> _Brief_
Some lines below hold "offertförfrågan". Pick them out and copy them.

--- The records Enclosed Below ---

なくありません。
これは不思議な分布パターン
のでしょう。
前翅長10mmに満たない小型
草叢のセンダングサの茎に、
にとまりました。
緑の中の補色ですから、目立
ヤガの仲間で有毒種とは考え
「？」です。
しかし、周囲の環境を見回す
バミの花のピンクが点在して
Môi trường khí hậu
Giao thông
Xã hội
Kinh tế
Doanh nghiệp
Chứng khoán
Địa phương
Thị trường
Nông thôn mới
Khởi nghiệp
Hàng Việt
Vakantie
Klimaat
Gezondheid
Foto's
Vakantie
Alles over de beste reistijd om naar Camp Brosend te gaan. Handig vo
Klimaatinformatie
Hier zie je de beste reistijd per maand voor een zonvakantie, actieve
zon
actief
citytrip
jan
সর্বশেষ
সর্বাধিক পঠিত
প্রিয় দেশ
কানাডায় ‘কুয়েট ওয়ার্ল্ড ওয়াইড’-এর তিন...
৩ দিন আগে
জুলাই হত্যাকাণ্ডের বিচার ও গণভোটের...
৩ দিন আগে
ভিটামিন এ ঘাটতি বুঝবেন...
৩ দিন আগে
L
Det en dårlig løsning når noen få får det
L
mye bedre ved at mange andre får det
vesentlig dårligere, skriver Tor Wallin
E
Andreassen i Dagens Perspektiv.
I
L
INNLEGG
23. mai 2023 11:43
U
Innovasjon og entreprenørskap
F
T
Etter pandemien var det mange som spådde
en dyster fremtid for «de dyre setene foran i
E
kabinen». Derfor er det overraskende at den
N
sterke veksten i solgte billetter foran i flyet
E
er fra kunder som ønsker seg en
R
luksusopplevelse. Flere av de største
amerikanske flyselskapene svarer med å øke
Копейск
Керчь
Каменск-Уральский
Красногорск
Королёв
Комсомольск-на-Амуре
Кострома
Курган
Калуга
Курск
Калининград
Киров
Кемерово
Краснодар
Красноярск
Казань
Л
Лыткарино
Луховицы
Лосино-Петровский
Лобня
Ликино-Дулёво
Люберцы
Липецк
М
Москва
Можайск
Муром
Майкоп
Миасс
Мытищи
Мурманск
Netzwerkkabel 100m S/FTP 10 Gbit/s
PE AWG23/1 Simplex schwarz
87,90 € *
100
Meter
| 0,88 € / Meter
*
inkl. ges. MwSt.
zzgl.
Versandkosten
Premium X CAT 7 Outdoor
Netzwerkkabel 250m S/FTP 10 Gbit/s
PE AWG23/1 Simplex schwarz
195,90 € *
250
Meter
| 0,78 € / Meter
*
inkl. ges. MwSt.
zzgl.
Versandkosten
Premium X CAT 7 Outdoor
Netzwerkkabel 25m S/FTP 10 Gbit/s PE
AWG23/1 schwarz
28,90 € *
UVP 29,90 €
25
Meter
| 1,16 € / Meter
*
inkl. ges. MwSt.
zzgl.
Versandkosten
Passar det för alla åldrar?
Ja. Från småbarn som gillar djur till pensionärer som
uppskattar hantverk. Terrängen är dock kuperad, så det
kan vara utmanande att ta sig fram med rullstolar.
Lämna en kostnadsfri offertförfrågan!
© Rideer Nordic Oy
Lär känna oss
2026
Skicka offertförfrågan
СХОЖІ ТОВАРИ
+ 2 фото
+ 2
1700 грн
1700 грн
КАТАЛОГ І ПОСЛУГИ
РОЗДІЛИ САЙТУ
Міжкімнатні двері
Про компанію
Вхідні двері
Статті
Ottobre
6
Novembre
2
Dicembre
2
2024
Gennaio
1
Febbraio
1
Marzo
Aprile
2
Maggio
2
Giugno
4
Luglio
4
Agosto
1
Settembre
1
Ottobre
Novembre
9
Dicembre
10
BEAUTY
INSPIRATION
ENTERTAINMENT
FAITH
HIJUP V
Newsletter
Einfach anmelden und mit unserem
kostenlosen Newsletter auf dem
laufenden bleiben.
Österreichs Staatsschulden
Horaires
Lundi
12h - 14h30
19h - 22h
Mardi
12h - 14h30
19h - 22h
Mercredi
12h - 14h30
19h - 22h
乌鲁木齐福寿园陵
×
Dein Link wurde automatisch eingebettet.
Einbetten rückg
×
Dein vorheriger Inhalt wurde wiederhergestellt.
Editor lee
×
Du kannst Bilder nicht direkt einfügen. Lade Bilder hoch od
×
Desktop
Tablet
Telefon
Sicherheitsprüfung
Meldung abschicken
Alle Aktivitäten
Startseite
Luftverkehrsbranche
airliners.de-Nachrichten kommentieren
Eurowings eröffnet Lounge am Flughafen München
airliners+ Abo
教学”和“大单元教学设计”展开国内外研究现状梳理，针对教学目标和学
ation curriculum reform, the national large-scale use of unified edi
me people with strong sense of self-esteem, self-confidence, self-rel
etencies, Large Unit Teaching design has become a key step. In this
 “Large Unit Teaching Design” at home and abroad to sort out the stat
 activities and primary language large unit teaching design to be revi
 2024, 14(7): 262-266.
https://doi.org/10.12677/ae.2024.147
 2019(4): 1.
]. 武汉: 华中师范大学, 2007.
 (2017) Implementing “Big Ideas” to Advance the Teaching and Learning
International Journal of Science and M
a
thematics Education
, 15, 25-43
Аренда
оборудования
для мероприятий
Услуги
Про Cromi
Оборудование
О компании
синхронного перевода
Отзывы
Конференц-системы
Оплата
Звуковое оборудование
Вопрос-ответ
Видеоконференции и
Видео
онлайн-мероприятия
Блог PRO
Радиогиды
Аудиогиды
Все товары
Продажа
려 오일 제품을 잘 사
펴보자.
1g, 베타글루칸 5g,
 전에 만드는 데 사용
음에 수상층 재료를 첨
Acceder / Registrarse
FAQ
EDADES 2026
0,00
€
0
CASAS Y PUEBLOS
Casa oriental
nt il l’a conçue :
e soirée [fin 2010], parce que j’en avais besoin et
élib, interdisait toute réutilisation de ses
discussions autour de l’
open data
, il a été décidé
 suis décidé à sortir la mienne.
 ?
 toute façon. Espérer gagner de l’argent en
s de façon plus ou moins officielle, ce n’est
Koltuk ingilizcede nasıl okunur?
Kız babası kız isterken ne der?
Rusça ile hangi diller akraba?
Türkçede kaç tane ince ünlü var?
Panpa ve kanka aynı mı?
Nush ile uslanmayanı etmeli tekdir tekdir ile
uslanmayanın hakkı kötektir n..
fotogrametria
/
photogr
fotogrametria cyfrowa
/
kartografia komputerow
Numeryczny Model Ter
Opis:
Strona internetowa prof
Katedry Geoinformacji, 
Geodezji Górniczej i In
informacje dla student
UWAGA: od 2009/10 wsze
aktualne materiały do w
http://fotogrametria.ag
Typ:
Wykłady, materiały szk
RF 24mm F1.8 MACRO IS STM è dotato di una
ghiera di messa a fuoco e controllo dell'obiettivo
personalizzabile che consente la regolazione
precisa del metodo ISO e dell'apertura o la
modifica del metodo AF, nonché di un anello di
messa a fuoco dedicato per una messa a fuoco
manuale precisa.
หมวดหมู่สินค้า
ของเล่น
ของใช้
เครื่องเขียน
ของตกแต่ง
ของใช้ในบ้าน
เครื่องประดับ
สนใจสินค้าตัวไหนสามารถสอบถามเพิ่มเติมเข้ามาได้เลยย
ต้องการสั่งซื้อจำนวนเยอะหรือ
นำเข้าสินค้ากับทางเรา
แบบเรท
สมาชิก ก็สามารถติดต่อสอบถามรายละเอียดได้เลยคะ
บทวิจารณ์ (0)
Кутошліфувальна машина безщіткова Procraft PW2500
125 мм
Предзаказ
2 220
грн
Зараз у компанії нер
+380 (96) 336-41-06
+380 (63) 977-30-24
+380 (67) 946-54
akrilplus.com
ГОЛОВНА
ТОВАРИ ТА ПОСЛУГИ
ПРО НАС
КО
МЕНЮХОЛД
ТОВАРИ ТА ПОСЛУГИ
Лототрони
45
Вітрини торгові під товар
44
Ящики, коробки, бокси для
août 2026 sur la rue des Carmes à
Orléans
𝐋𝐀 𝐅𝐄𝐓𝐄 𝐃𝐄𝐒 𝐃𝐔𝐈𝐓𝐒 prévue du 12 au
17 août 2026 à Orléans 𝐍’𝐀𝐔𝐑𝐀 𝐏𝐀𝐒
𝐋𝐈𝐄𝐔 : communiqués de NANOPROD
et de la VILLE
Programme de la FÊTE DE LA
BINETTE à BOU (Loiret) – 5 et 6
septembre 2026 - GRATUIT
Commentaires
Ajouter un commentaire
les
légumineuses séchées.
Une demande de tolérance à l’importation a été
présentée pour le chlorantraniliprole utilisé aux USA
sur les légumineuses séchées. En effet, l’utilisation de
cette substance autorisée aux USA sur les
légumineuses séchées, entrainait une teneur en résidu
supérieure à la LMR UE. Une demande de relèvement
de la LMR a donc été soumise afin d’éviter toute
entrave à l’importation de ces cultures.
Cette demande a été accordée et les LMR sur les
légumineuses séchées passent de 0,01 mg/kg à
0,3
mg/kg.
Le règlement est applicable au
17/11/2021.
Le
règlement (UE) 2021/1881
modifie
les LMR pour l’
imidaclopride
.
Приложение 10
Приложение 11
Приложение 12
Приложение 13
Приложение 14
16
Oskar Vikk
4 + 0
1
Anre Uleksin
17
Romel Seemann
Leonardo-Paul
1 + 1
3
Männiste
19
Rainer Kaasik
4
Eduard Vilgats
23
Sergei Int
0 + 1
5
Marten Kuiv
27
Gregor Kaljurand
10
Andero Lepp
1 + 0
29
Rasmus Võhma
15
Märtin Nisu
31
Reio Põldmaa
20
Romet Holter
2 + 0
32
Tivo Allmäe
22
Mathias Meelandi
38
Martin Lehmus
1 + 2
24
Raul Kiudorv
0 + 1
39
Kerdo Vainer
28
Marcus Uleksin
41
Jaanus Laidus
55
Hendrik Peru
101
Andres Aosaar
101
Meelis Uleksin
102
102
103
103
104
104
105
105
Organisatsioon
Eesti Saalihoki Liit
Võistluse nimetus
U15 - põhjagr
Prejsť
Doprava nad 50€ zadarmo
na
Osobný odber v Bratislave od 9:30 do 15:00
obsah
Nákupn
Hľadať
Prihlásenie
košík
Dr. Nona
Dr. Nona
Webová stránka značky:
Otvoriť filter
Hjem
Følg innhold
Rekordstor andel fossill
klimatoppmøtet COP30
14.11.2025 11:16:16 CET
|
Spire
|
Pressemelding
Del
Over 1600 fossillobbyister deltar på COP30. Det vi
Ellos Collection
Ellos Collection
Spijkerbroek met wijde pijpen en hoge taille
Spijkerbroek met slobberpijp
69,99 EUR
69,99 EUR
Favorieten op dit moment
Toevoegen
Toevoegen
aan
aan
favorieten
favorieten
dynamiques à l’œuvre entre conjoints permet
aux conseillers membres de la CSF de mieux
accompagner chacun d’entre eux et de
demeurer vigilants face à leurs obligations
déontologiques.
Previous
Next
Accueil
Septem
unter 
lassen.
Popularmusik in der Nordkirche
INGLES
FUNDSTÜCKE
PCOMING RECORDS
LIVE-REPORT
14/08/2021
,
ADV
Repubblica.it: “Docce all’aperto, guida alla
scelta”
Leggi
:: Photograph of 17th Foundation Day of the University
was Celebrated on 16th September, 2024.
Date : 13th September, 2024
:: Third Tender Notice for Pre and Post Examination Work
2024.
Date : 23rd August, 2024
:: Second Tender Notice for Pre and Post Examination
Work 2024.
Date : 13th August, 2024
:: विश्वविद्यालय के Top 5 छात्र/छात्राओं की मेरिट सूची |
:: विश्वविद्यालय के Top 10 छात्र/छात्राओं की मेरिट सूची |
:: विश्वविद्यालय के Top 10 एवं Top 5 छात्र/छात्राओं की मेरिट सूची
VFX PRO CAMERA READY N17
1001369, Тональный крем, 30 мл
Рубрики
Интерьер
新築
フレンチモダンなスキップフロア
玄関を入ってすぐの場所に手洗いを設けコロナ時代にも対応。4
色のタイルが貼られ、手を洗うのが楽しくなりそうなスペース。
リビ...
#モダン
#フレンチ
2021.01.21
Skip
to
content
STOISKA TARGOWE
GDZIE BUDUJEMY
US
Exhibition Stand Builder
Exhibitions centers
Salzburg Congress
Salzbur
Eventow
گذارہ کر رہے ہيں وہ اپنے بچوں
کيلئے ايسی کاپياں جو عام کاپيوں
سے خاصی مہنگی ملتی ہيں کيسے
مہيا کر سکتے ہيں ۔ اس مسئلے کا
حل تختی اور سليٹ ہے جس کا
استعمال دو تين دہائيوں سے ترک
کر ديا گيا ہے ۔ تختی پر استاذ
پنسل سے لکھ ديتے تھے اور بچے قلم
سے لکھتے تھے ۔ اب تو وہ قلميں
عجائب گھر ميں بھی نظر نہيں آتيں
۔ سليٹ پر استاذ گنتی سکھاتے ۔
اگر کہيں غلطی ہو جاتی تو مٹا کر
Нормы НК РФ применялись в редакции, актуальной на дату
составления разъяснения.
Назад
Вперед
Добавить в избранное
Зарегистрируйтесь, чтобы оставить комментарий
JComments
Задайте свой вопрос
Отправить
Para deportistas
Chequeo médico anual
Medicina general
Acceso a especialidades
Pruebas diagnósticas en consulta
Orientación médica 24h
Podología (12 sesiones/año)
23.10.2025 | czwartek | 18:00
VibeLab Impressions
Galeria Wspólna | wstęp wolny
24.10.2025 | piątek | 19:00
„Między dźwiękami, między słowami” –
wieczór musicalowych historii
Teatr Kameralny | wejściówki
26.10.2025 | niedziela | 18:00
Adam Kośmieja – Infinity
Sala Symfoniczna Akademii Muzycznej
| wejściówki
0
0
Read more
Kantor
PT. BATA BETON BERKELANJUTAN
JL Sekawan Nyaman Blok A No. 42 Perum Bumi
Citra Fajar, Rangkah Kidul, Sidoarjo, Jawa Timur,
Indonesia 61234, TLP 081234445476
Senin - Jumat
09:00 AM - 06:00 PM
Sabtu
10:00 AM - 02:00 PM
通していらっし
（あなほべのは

--- End of Enclosed The records ---

> _The completed task_
Lämna en kostnadsfri offertförfrågan!
Skicka offertförfrågan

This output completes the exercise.